__Prompt__: The required output is a copy of each line in the material below that includes "title".

__Data extract__:

>>>

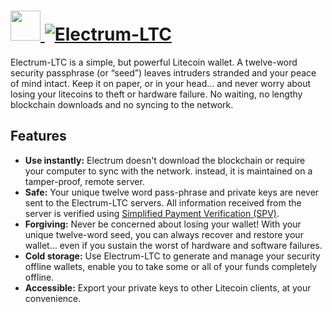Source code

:# [<img src="https://cdn.rawgit.com/AdmiringWorm/chocolatey-packages/fd348b564a2cc7085358212e49793b2db65d9909/icons/electrum-ltc.png" height="48" width="48" /> ![Electrum-LTC](https://img.shields.io/chocolatey/v/electrum-ltc.svg?label=Electrum-LTC%20(Install)&style=for-the-badge)](https://chocolatey.org/packages/electrum-ltc.install)

Electrum-LTC is a simple, but powerful Litecoin wallet. A twelve-word security passphrase (or “seed”) leaves intruders stranded and your peace of mind intact. Keep it on paper, or in your head... and never worry about losing your litecoins to theft or hardware failure. No waiting, no lengthy blockchain downloads and no syncing to the network.

## Features
* **Use instantly:** Electrum doesn't download the blockchain or require your computer to sync with the network. instead, it is maintained on a tamper-proof, remote server.
* **Safe:** Your unique twelve word pass-phrase and private keys are never sent to the Electrum-LTC servers. All information received from the server is verified using [Simplified Payment Verification (SPV)](https://en.bitcoin.it/wiki/Thin_Client_Security#Header-Only_Clients).
* **Forgiving:** Never be concerned about losing your wallet! With your unique twelve-word seed, you can always recover and restore your wallet... even if you sustain the worst of hardware and software failures.
* **Cold storage:** Use Electrum-LTC to generate and manage your security offline wallets, enable you to take some or all of your funds completely offline.
* **Accessible:** Export your private keys to other Litecoin clients, at your convenience.

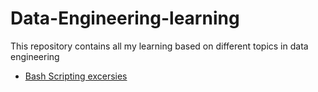 # Data-Engineering-learning
This repository contains all my learning based on different topics in data engineering

* [Bash Scripting excersies](https://github.com/Joshua-omolewa/Data-Engineering-learning/tree/main/Bash-scripting)
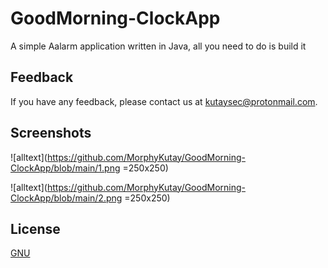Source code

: 
# GoodMorning-ClockApp

A simple Aalarm application written in Java, all you need to do is build it 


## Feedback

If you have any feedback, please contact us at kutaysec@protonmail.com.

  
## Screenshots

![alltext](https://github.com/MorphyKutay/GoodMorning-ClockApp/blob/main/1.png =250x250)

![alltext](https://github.com/MorphyKutay/GoodMorning-ClockApp/blob/main/2.png =250x250)
  
## License

[GNU](https://www.gnu.org/licenses/gpl-3.0.en.html)

  
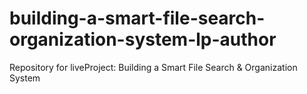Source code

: # building-a-smart-file-search-organization-system-lp-author
Repository for liveProject: Building a Smart File Search &amp; Organization System
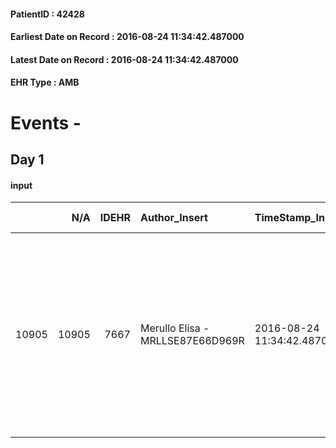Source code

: 
#### PatientID : 42428
#### Earliest Date on Record : 2016-08-24 11:34:42.487000
#### Latest Date on Record : 2016-08-24 11:34:42.487000
#### EHR Type : AMB

# Events - 

## Day 1

#### input
|       |    N/A |   IDEHR | Author_Insert                    | TimeStamp_Insert           | EHRType   |   PatientID |   IDDigitalSignDocument | persone_vicine   |   Unnamed: 0_x.1 |   IDANAMNESI_SOCIALE | Patient   | FamigliaAltro   | Paziente_T   | FamigliaAltro_T   |   Non_Rilevabile_x.1 | Note_Non_Rilevabile_x.1   | opt_Problemi   | Note_I                                                                                                                             | ds_note_timori                                    | chk_contr_sintomi   | opt_paziente_a   | opt_famiglia_a   | opt_adeguatezza   | opt_paziente_solo   | ds_note_con                                                                                     | opt_presente_assente   | Presenza_minori   | Caregiver_principale   | opt_capacita   | ds_familiari_coinv   | opt_necessario   | opt_presente   | opt_risorse_ec   | opt_paziente_psi   | opt_Ins_vol   | ds_note_prio                                                                                                                                                 | opt_paziente_ad   | opt_caregiver_ad   | opt_esenzione   | opt_inv_civile   |   ds_codice_es | Needs     | Domestic partnership   | Fragility   | opt_disponibilita_f   | opt_indennita_acc   | opt_legge   | opt_famiglia_psi   | opt_disponibilit_paz   |
|------:|-------:|--------:|:---------------------------------|:---------------------------|:----------|------------:|------------------------:|:-----------------|-----------------:|---------------------:|:----------|:----------------|:-------------|:------------------|---------------------:|:--------------------------|:---------------|:-----------------------------------------------------------------------------------------------------------------------------------|:--------------------------------------------------|:--------------------|:-----------------|:-----------------|:------------------|:--------------------|:------------------------------------------------------------------------------------------------|:-----------------------|:------------------|:-----------------------|:---------------|:---------------------|:-----------------|:---------------|:-----------------|:-------------------|:--------------|:-------------------------------------------------------------------------------------------------------------------------------------------------------------|:------------------|:-------------------|:----------------|:-----------------|---------------:|:----------|:-----------------------|:------------|:----------------------|:--------------------|:------------|:-------------------|:-----------------------|
| 10905 |  10905 |    7667 | Merullo Elisa - MRLLSE87E66D969R | 2016-08-24 11:34:42.487000 | AMB       |       42428 |                  469629 | N/A              |             4021 |                 2597 | Si#1      | Si#1            | No#0         | Si#1              |                    0 | NR                        | No#0           | La pz √® informata della diagnosi ma non della prognosi: pz non molto lucida al momento. Coniuge centrato rispetto alla situazione | Il coniuge vorrebbe che la coniuge non soffrisse. | controllo sintomi#0 | Indefinite#2     | Congruenti#1     | Da valutare#2     | No#0                | La pz vive con il coniuge. Presenti due figli di cui uno vive fuori Milano. Figli poco presenti | Presente#1             | No#0              | spouse                 | Adeguato#0     | sons                 | No#0             | No#0           | Adeguate#1       | No#0               | No#0          | Condizioni cliniche molto gravi, il coniuge chiede un ricovero urgente. Ultima visita del MMG la pz presentava PA 90-60. Pianificato ricovero per 25/08/2016 | Parziale#1        | Totale#2           | Si#1            | No#0             |             48 | Clinici#0 | Coniuge/Convivente#0   | nessuna#0   | Da verificare#2       | No#0                | No#0        | S√¨#1              | Da verificare#2        |


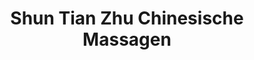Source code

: ---
title: "Shun Tian Zhu Chinesische Massagen"
url: /euskirchen/shun-tian-zhu-chinesische-massagen/
shop: Massage
---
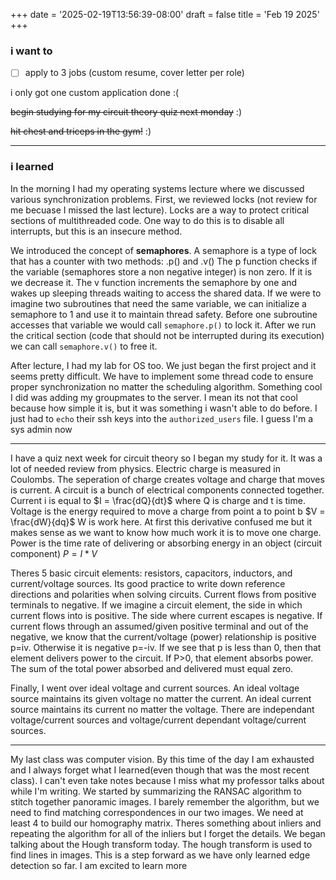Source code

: +++
date = '2025-02-19T13:56:39-08:00'
draft = false
title = 'Feb 19 2025'
+++

### i want to

 - [ ] apply to 3 jobs (custom resume, cover letter per role) 

 i only got one custom application done :(

~~begin studying for my circuit theory quiz next monday~~ :)

~~hit chest and triceps in the gym!~~ :)

---
### i learned
In the morning I had my operating systems lecture where we discussed various synchronization problems. First, we reviewed
locks (not review for me becuase I missed the last lecture). Locks are a way to protect critical sections of multithreaded
code. One way to do this is to disable all interrupts, but this is an insecure method. 

We introduced the concept of **semaphores**. A semaphore is a type of lock that has a counter with two methods: 
.p() and .v() The p function checks if the variable (semaphores store a non negative integer) is non zero. If it is 
we decrease it. The v function increments the
semaphore by one and wakes up sleeping threads waiting to access the shared data. If we were to imagine two subroutines that
need the same variable, we can initialize a semaphore to 1 and use it to maintain thread safety. Before one subroutine 
accesses that variable we would call `semaphore.p()` to lock it. After we run the critical section (code that should not be
interrupted during its execution) we can call `semaphore.v()` to free it. 

After lecture, I had my lab for OS too. We just began the first project and it seems pretty difficult. We have to implement some thread code to ensure 
proper synchronization no matter the scheduling algorithm. Something cool I did was adding my groupmates to the server. I 
mean its not that cool because how simple it is, but it was something i wasn't able to do before. I just had to `echo` their
ssh keys into the `authorized_users` file. I guess I'm a sys admin now

---

I have a quiz next week for circuit theory so I began my study for it. It was a lot of needed review from physics. Electric
charge is measured in Coulombs. The seperation of charge creates voltage and charge that moves is current. A circuit is a 
bunch of electrical components connected together. Current i is equal to $I = \frac{dQ}{dt}$ where Q is charge and t is time.
Voltage is the energy required to move a charge from point a to point b $V = \frac{dW}{dq}$ W is work here. 
At first this derivative confused me but it makes sense as we want to know how much work it is to move one charge. 
Power is the time rate of delivering or absorbing energy in an object (circuit component) $P = I * V$ 

Theres 5 basic circuit elements: resistors, capacitors, inductors, and current/voltage sources. Its good practice to write
down reference directions and polarities when solving circuits. Current flows from positive terminals to negative. If we 
imagine a circuit element, the side in which current flows into is positive. The side where current escapes is negative. If
current flows through an assumed/given positive terminal and out of the negative, we know that the current/voltage (power)
relationship is positive p=iv. Otherwise it is negative p=-iv. If we see that p is less than 0, then that element delivers
power to the circuit. If P>0, that element absorbs power. The sum of the total power absorbed and delivered must equal zero.

Finally, I went over ideal voltage and current sources. An ideal voltage source maintains its given voltage no matter the 
current. An ideal current source maintains its current no matter the voltage. There are independant voltage/current sources
and voltage/current dependant voltage/current sources. 

---

My last class was computer vision. By this time of the day I am exhausted and I always forget what I learned(even though 
that was the most recent class). I can't even take notes because I miss what my professor talks about while I'm writing. 
We started by summarizing the RANSAC algorithm to stitch together panoramic images. I barely remember the algorithm, but we
need to find matching correspondences in our two images. We need at least 4 to build our homography matrix. Theres something
about inliers and repeating the algorithm for all of the inliers but I forget the details. We began talking about the
Hough transform today. The hough transform is used to find lines in images. This is a step forward as we have only learned
edge detection so far. I am excited to learn more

<<<

__Reply to the task__:
title: "Shun Tian Zhu Chinesische Massagen"
title = 'Feb 19 2025'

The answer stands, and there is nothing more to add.